Very Bad Wizards

Episode 58: Do the Right Thing (with Yoel Inbar)

December 1st, 2014

Film critic, VBW regular, and social psychologist Yoel Inbar joins David and Tamler to talk about Spike Lee's controversial 1989 film, Do the Right Thing, a movie about a day in the life of a small Brooklyn community on the hottest day of summer, and how the day's events lead to a race riot. Which characters in the film deserve our sympathy? (Maybe all of them?) Who was Spike Lee criticizing with his depiction of the characters in this community? Why did Mookie start the riot at Sal's? Was his action justified? Was starting the riot the "Right Thing" that Spike Lee was referring to in the title? Twenty five years after its release, how much have things changed? [Please note: we recorded this episode before the Ferguson verdict, which is why--despite some parallels--we don't refer to the verdict or the aftermath.]


Violence as a way of achieving racial justice is both impractical and immoral. It is impractical because it is a descending spiral ending in destruction for all. The old law of an eye for an eye leaves everybody blind. It is immoral because it seeks to humiliate the opponent rather than win his understanding; it seeks to annihilate rather than to convert. Violence is immoral because it thrives on hatred rather than love. It destroys a community and makes brotherhood impossible. It leaves society in monologue rather than dialogue. Violence ends by defeating itself. It creates bitterness in the survivors and brutality in the destroyers. 

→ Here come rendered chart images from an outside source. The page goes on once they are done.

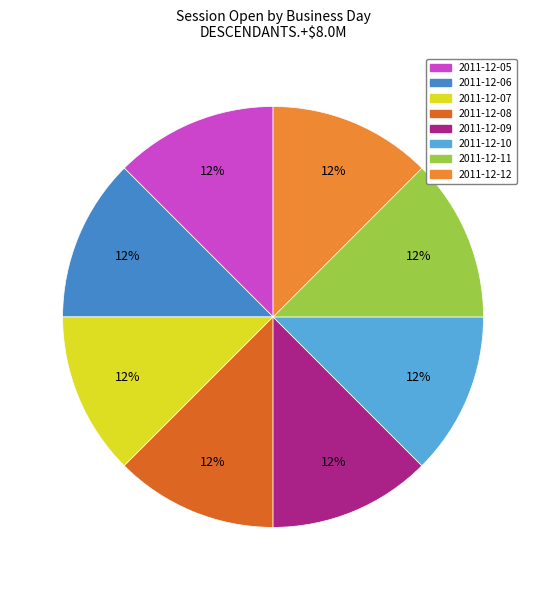

True or false: 2011-12-07 accounts for 12% of the total.

True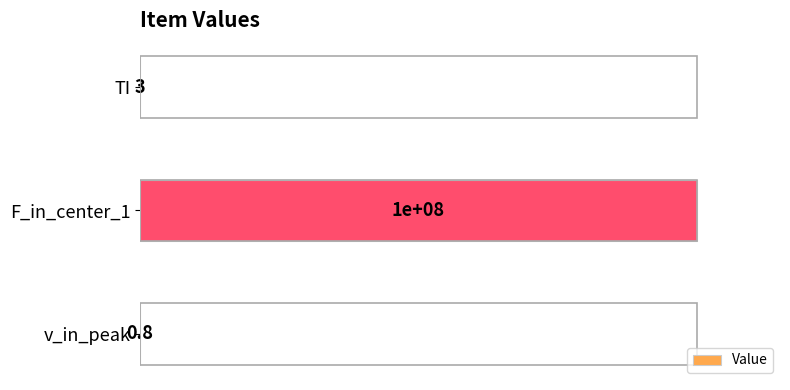

Are the bars grouped side by side (vs. stacked)?

No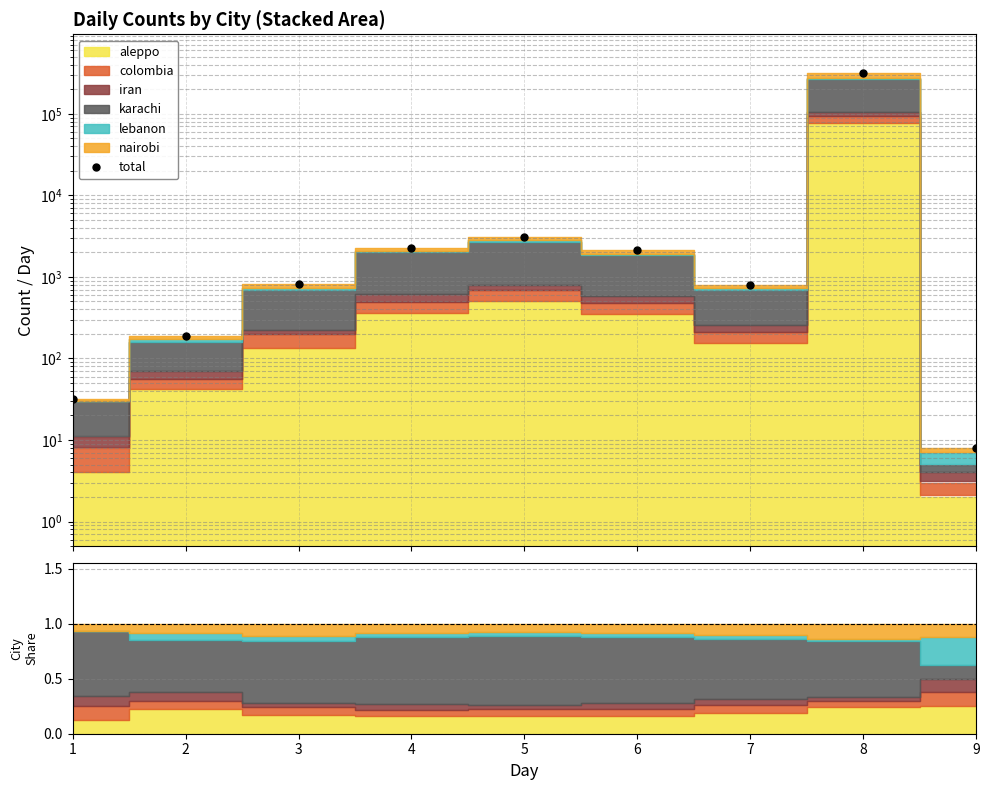

Rank the categories by value from highest to lowest.

8, 5, 4, 6, 3, 7, 2, 1, 9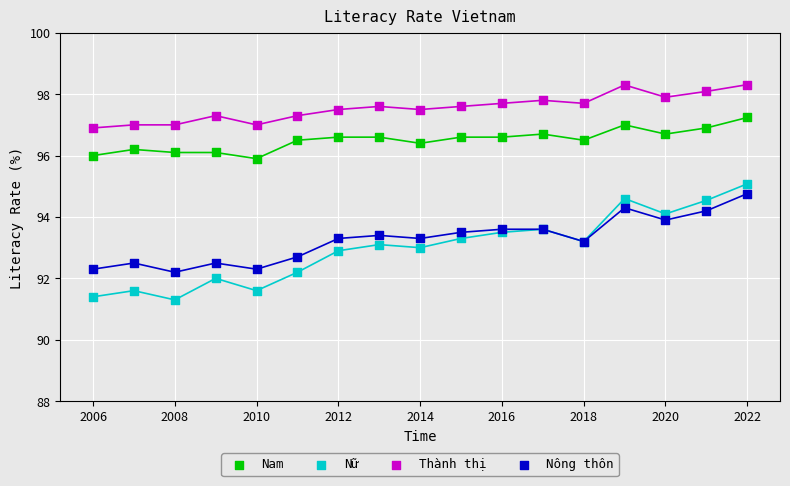

What are all the series names shown in the legend?

Nam, Nữ, Thành thị, Nông thôn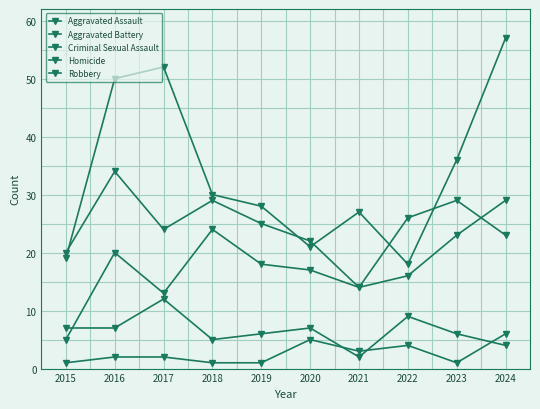

What is the minimum value shown in the chart?

1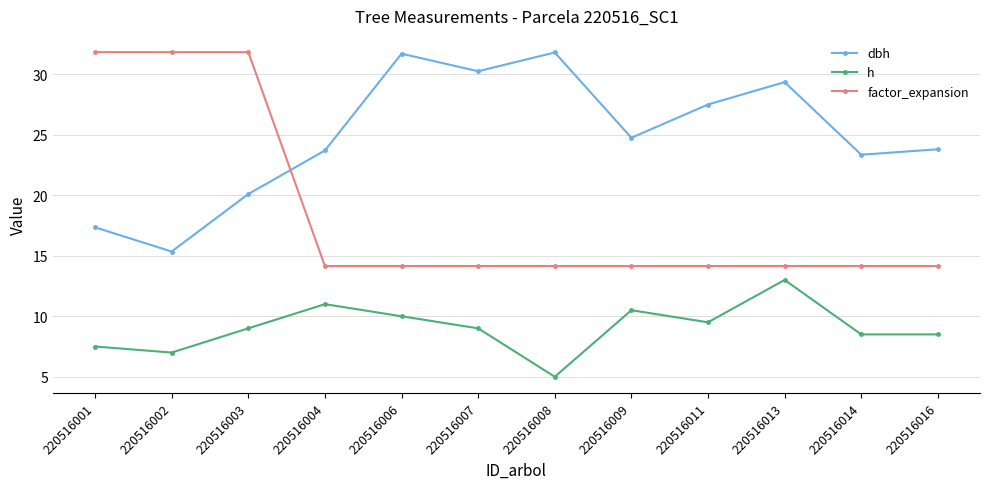

What is the approximate value of factor_expansion at 220516006?

14.2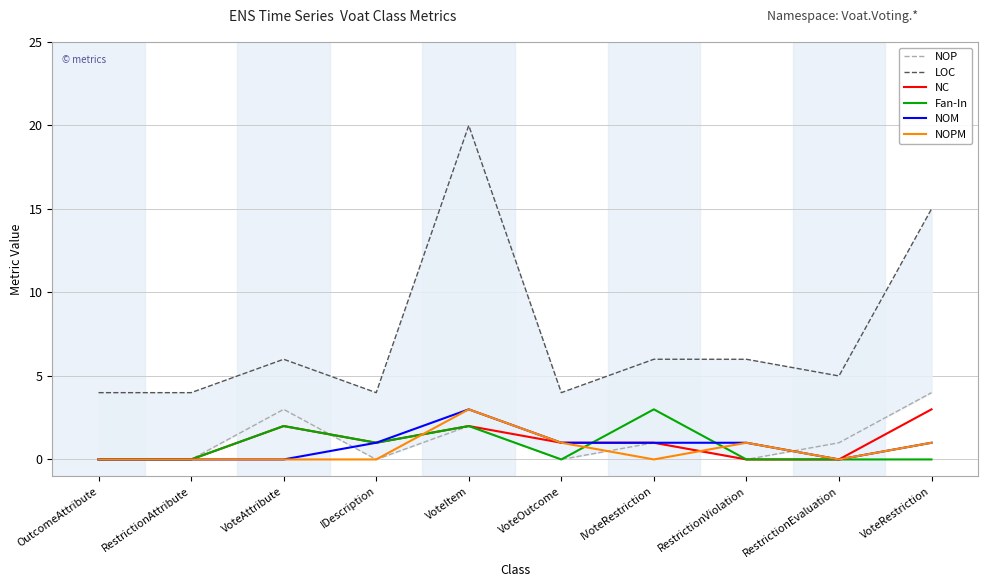

Reading left to right, what are all the values shown in this chart?

NOP: OutcomeAttribute=0	RestrictionAttribute=0	VoteAttribute=3	IDescription=0	VoteItem=2	VoteOutcome=0	IVoteRestriction=1	RestrictionViolation=0	RestrictionEvaluation=1	VoteRestriction=4
LOC: OutcomeAttribute=4	RestrictionAttribute=4	VoteAttribute=6	IDescription=4	VoteItem=20	VoteOutcome=4	IVoteRestriction=6	RestrictionViolation=6	RestrictionEvaluation=5	VoteRestriction=15
NC: OutcomeAttribute=0	RestrictionAttribute=0	VoteAttribute=2	IDescription=1	VoteItem=2	VoteOutcome=1	IVoteRestriction=1	RestrictionViolation=0	RestrictionEvaluation=0	VoteRestriction=3
Fan-In: OutcomeAttribute=0	RestrictionAttribute=0	VoteAttribute=2	IDescription=1	VoteItem=2	VoteOutcome=0	IVoteRestriction=3	RestrictionViolation=0	RestrictionEvaluation=0	VoteRestriction=0
NOM: OutcomeAttribute=0	RestrictionAttribute=0	VoteAttribute=0	IDescription=1	VoteItem=3	VoteOutcome=1	IVoteRestriction=1	RestrictionViolation=1	RestrictionEvaluation=0	VoteRestriction=1
NOPM: OutcomeAttribute=0	RestrictionAttribute=0	VoteAttribute=0	IDescription=0	VoteItem=3	VoteOutcome=1	IVoteRestriction=0	RestrictionViolation=1	RestrictionEvaluation=0	VoteRestriction=1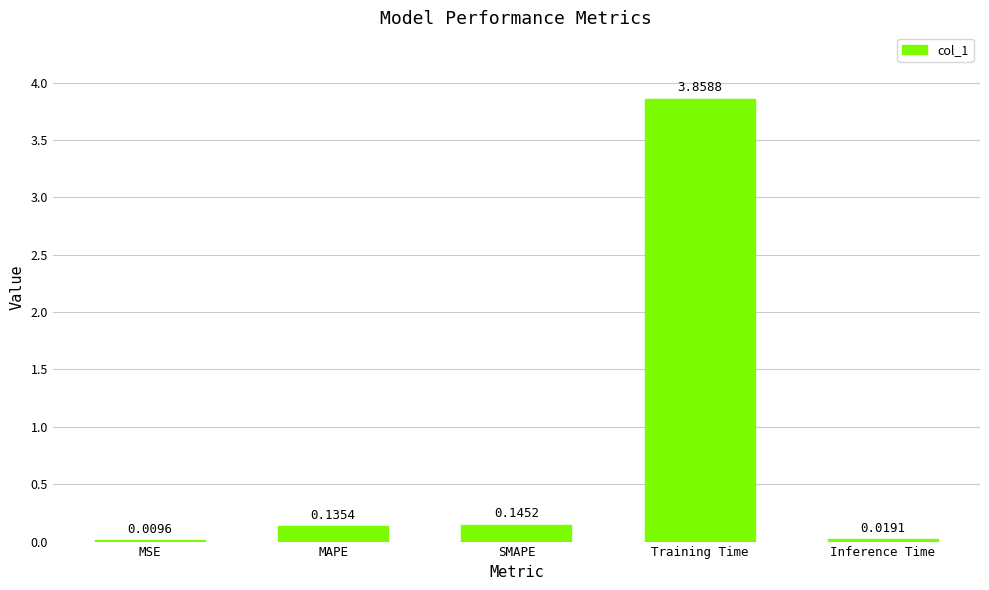

Which label corresponds to the largest value in the chart?

Training Time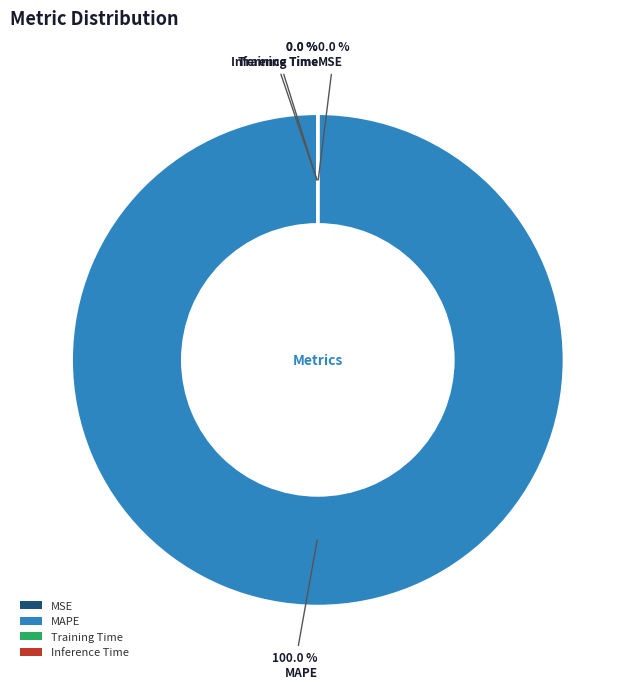

Is it true that MAPE is 89% of the pie?

False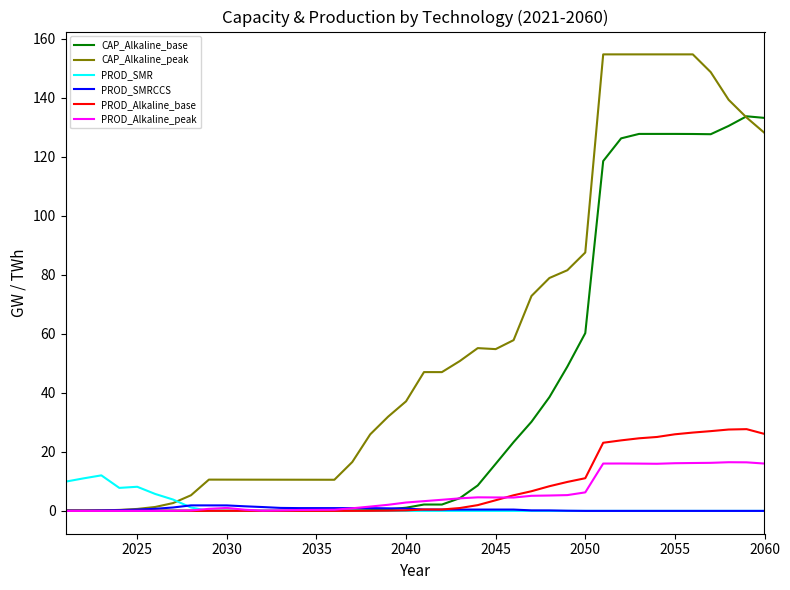

Does the chart have visible grid lines?

No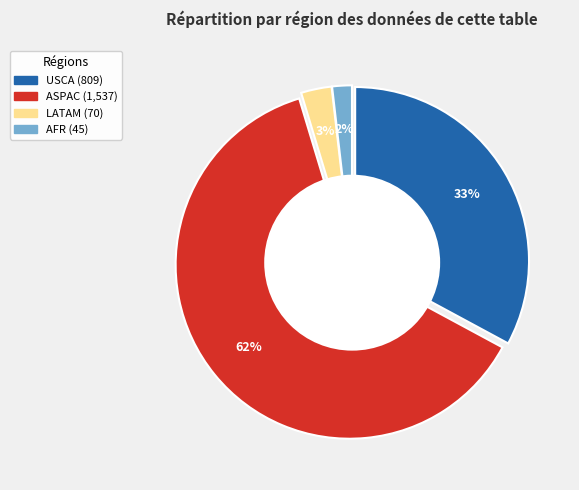

To the nearest percent, what is the average slice percentage?

25%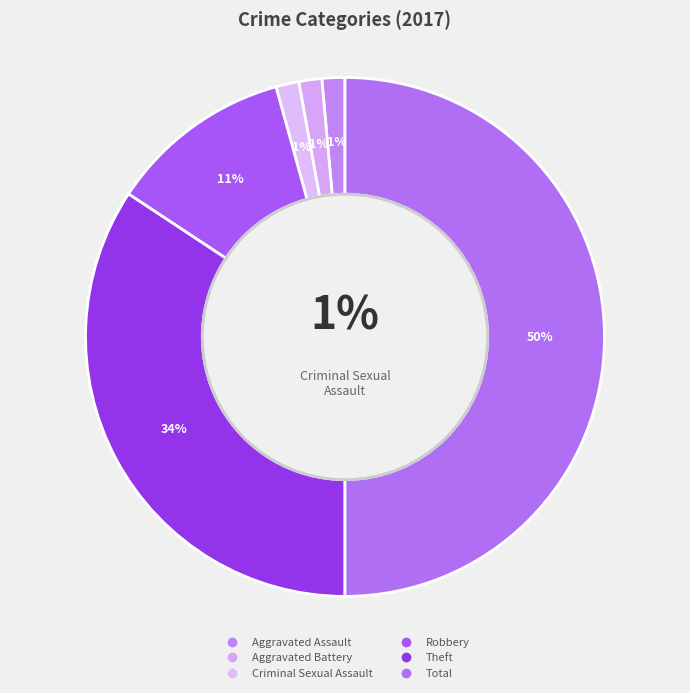

Does Robbery account for over 50% of the chart?

No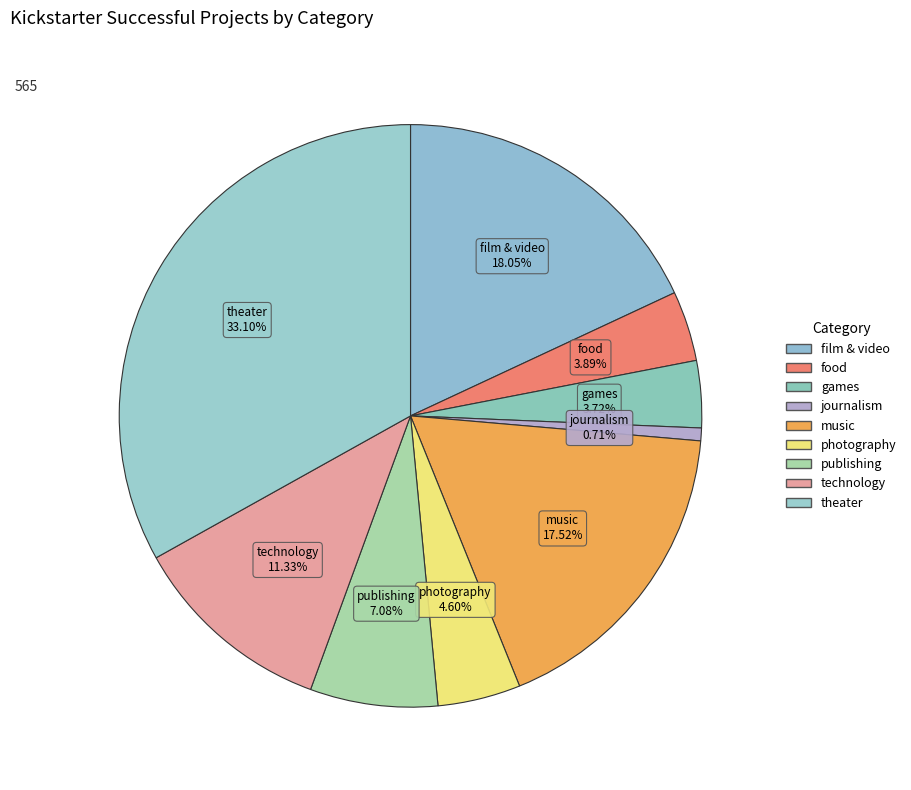

How many slices are in this pie chart?

9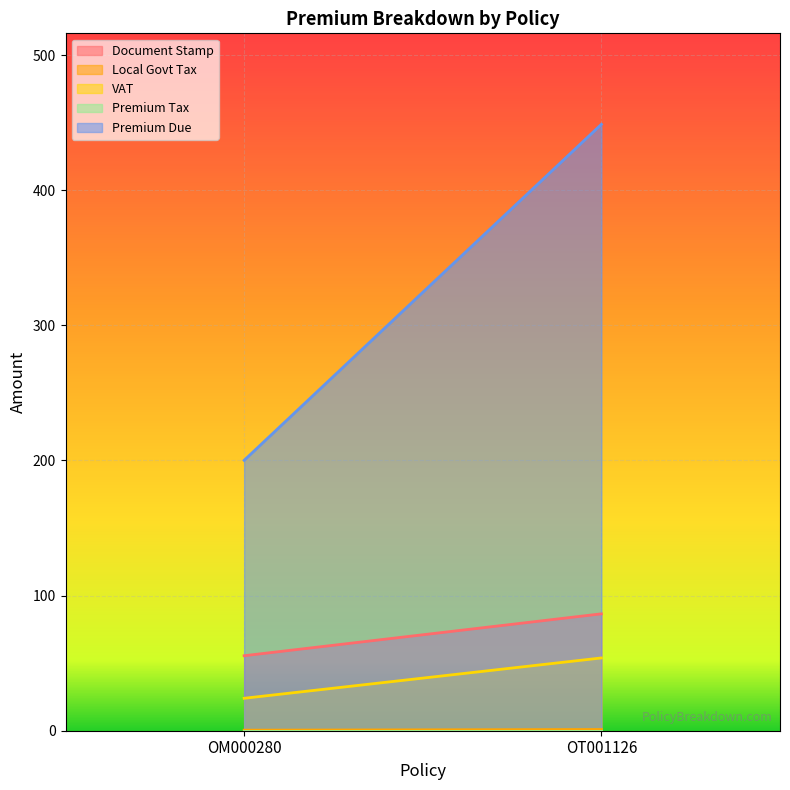

What are all the series names shown in the legend?

Document Stamp, Local Govt Tax, VAT, Premium Tax, Premium Due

- Dr. Martin Luther King, Jr. 

I think there are plenty of good people in America, but there are also plenty of bad people in America and the bad ones are the ones who seem to have all the power and be in these positions to block things that you and I need. Because this is the situation, you and I have to preserve the right to do what is necessary to bring an end to that situation, and it doesn't mean that I advocate violence, but at the same time I am not against using violence in self-defense. I don't even call it violence when it's self-defense, I call it intelligence.